All aboard: Penn State Centre Stage presents ‘Titanic’

Maria Wirries, portraying Kate Mullins in the Penn State Centre Stage’s “Titanic,” waved her boarding pass during rehearsal on Sept. 23.
Maria Wirries, portraying Kate Mullins in the Penn State Centre Stage’s “Titanic,” waved her boarding pass during rehearsal on Sept. 23. Photo provided

Picture it — dawn breaks on the eastern horizon while the sea gently laps against the docks of Southampton, England. An early April morning is shrouded with the call of seagulls, haze blanketing the ocean and the world’s largest moving object before your eyes.

Penn State Centre Stage presents the musical “Titanic” through Oct. 17 at the Pavilion Theatre.

Some people believe Maury Yeston’s musical adaptation of the White Star Line disaster of 1912 follows the footsteps of James Cameron’s Academy Award-winning 1997 blockbuster. It does not. A cast of more than two dozen — led by director Courtney Young — pigments a performance canvas charmingly illustrated by various collective strengths; respective ‘golden moments’ by individual actors, solo and ensemble vocal achievements in song and the theatrical open invitation for an audience to be one with an onstage depiction.

No one needs to be told what led up to and unfolded on the night of April 15, 1912, (spoiler alert: the ship sank.) Yeston’s work digs deeper within the personal and relatable qualities of the human spirit within the show’s characters. The musical “Titanic” follows the inner-emotional journeys of the passengers and crew members aboard the historic ocean liner.

Upon entrance and prior to being seated, audience members receive boarding passes from Pavilion Theatre ushers, giving theatregoers a ‘new identity’ and welcoming them aboard the same vessel tranced upon by the actors. A thrust stage bordered by a three-way seating arrangement ceases to create a theatrical performance remembered as anything but intimate.
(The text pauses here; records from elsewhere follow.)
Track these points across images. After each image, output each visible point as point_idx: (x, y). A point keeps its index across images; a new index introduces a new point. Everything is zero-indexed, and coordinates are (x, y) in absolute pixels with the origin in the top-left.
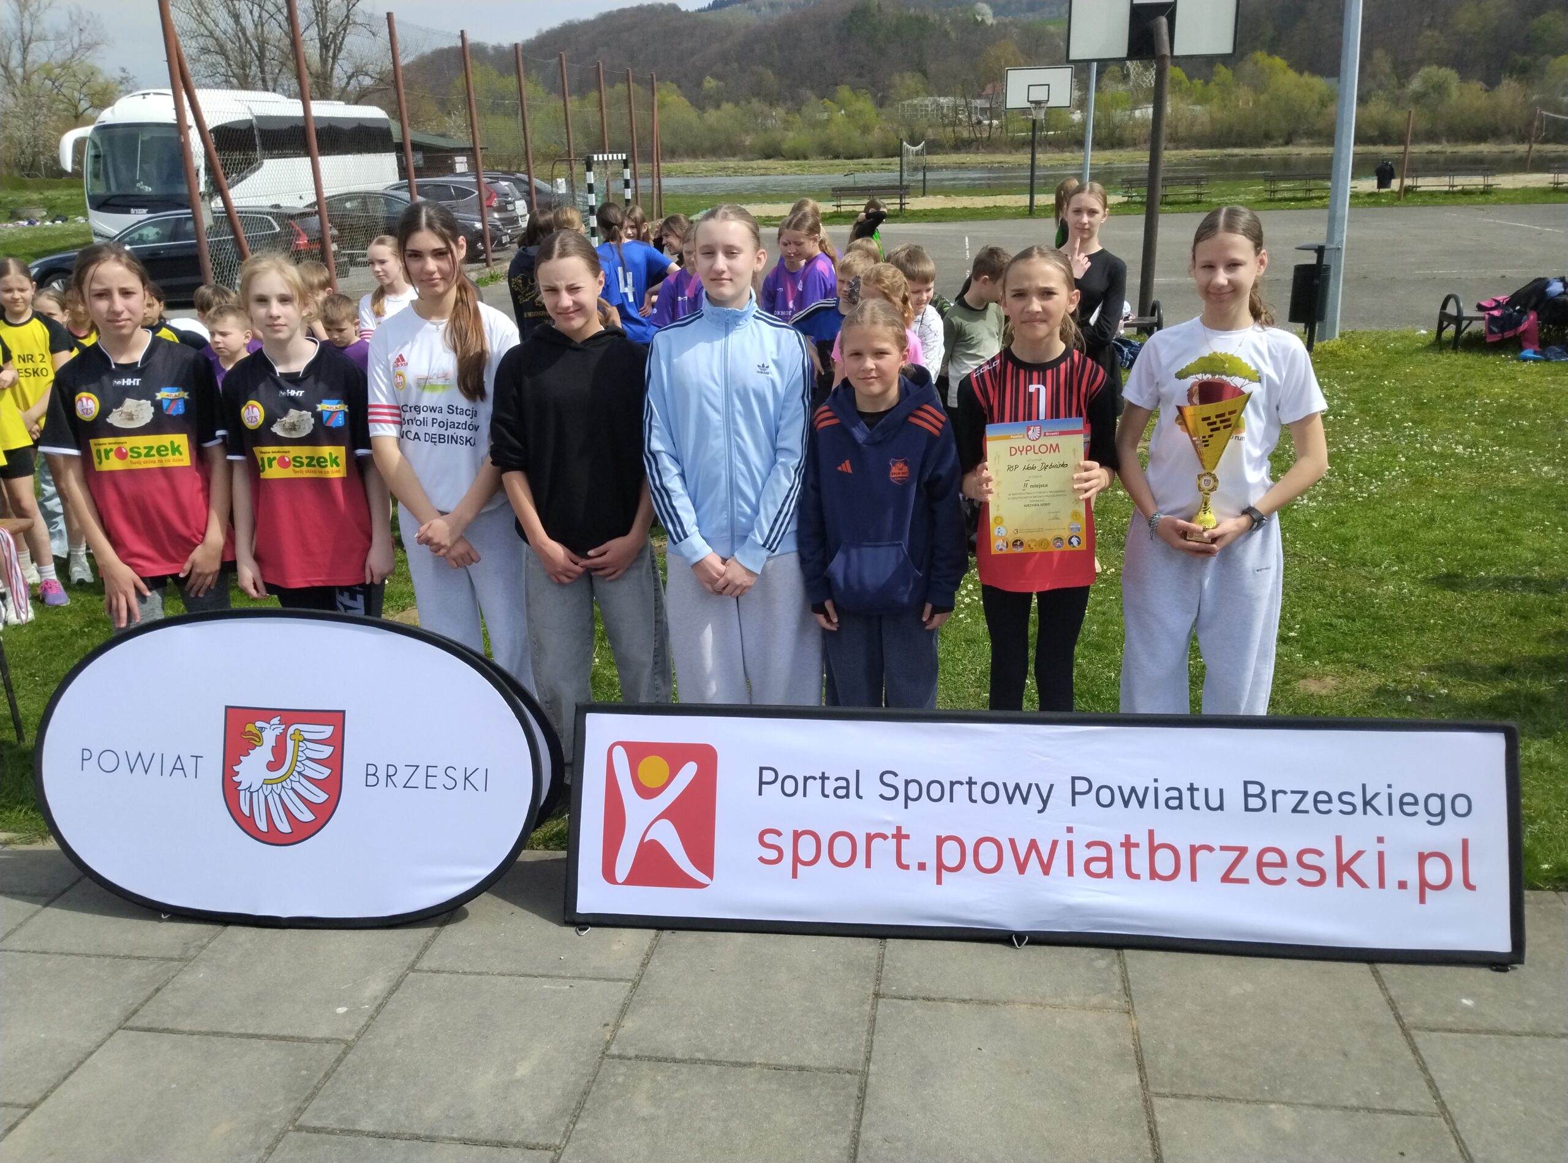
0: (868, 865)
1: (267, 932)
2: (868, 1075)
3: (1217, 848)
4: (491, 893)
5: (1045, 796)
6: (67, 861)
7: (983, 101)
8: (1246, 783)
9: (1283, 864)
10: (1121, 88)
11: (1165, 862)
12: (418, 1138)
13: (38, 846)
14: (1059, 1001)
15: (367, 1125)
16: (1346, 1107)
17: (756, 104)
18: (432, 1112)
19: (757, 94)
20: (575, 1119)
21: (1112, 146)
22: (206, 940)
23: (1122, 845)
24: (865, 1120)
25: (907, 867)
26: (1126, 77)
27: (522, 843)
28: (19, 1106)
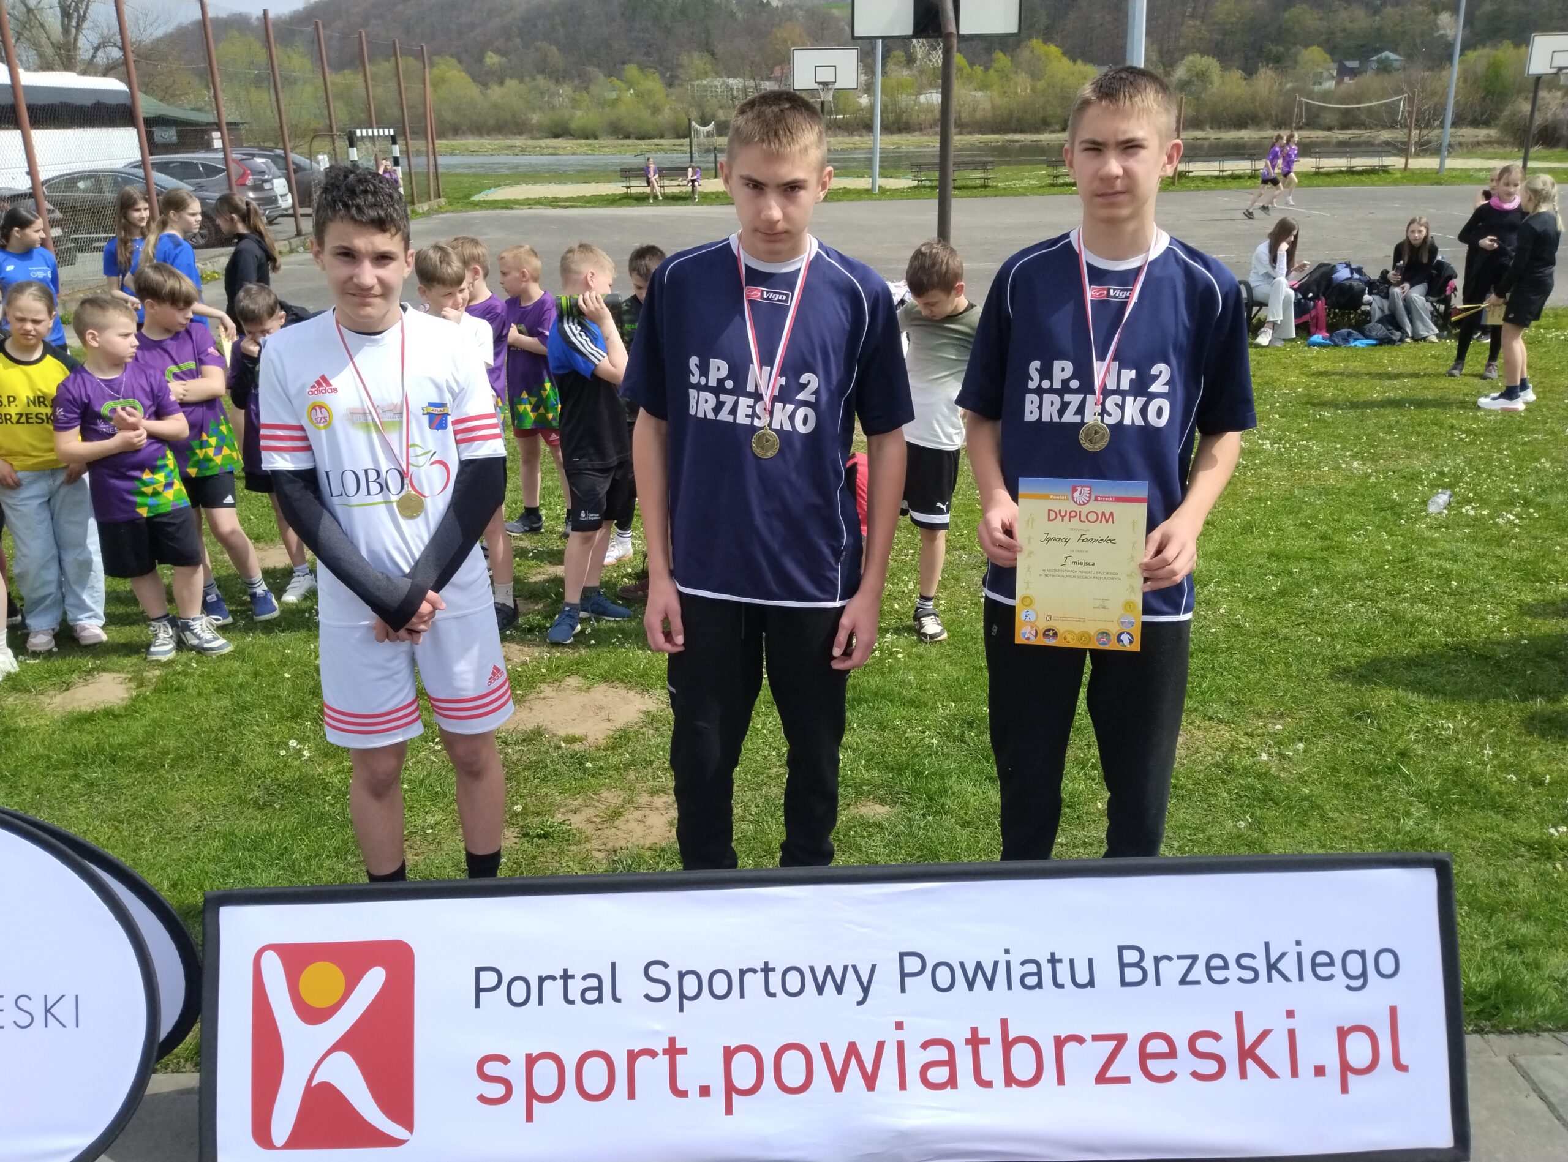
0: (632, 1094)
3: (1089, 1038)
5: (865, 981)
7: (772, 83)
8: (1121, 949)
9: (1172, 1053)
10: (906, 73)
11: (1023, 1061)
17: (541, 81)
19: (542, 71)
21: (900, 131)
23: (968, 1042)
25: (684, 1094)
26: (910, 60)
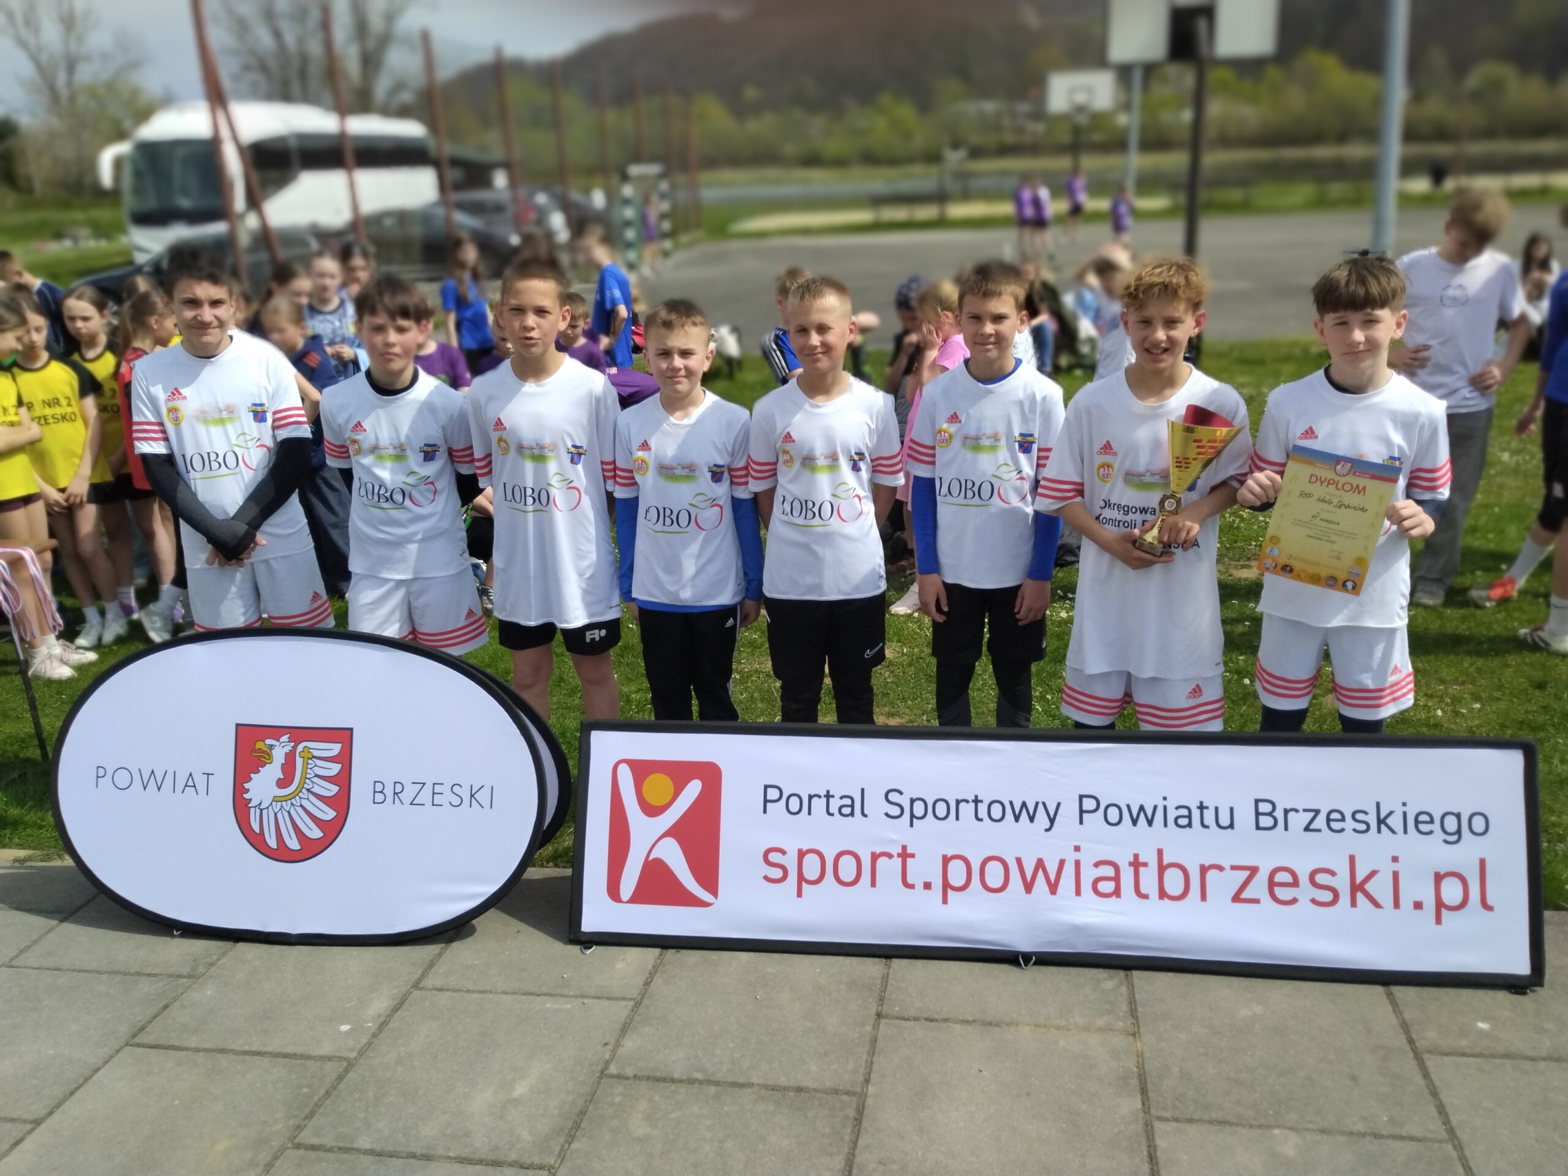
0: (873, 884)
1: (276, 949)
2: (866, 1096)
3: (1228, 868)
4: (497, 909)
5: (1052, 814)
6: (82, 878)
8: (1257, 801)
9: (1295, 883)
11: (1174, 882)
12: (413, 1156)
13: (57, 863)
14: (1063, 1023)
15: (364, 1143)
16: (1352, 1133)
18: (429, 1132)
19: (797, 103)
20: (571, 1138)
22: (215, 957)
23: (1131, 864)
24: (861, 1142)
25: (912, 887)
26: (1168, 81)
27: (527, 861)
28: (25, 1121)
Richard Roland, a member of the first national tour of “Titanic,” plays shipbuilder Thomas Andrews.

“Playing a character who, in some ways, is asking for forgiveness before he dies is a very powerful experience. Andrews decides that it is ultimately his hubris that is to blame for the disaster, and he accepts his fate, and in that manner, is redeemed,” Roland said.

Julia Hemp plays second-class nostalgic romantic Caroline Neville Clarke and transmits a moment of unequivocal believability in the Act Two ensemble ballad, “We’ll Meet Tomorrow,” a musical moment following an exchange of passenger pandemonium while boarding lifeboats. Beckoning final couple farewell affections, Hemp directs her attention solely on her ship-ridden lover, Charles Clarke. It’s no surprise that an actress who delights public theater galleries with skill also recognizes the process behind a powerful feat such as the one previously acclaimed.

“The connections we establish on stage and with the audience create an intimate atmosphere ... therefore, they see not the actor, but the living, breathing, historical person. That is magical,” Hemp said.

Notable individual talents that overshadow the occasional pitfalls from misunderstood atmospheres of scene, blocking executions and foundational overused “original” artistic choices within script include sophomore musical theater student, Jonathan Savage. Putting on the mask of two characters (some actors portray up to five characters in this adaptation — hats off to costume designer Shelby Luke,) Savage’s in-and-out flashes of discourse are refreshing. The ‘nosy’ and boisterous ‘gossip girl’ of the ship’s collective cargo, Alice Beane, portrayed by Allsun O’Malley, sets aside any preconceived notions that ‘size matters.’ This petite handful of a talent smashes individual vocal transactions with crisp soprano outputs and comedic conglomerations, all the while maintaining realistic qualities that shape her Alice as a veraciously believable human.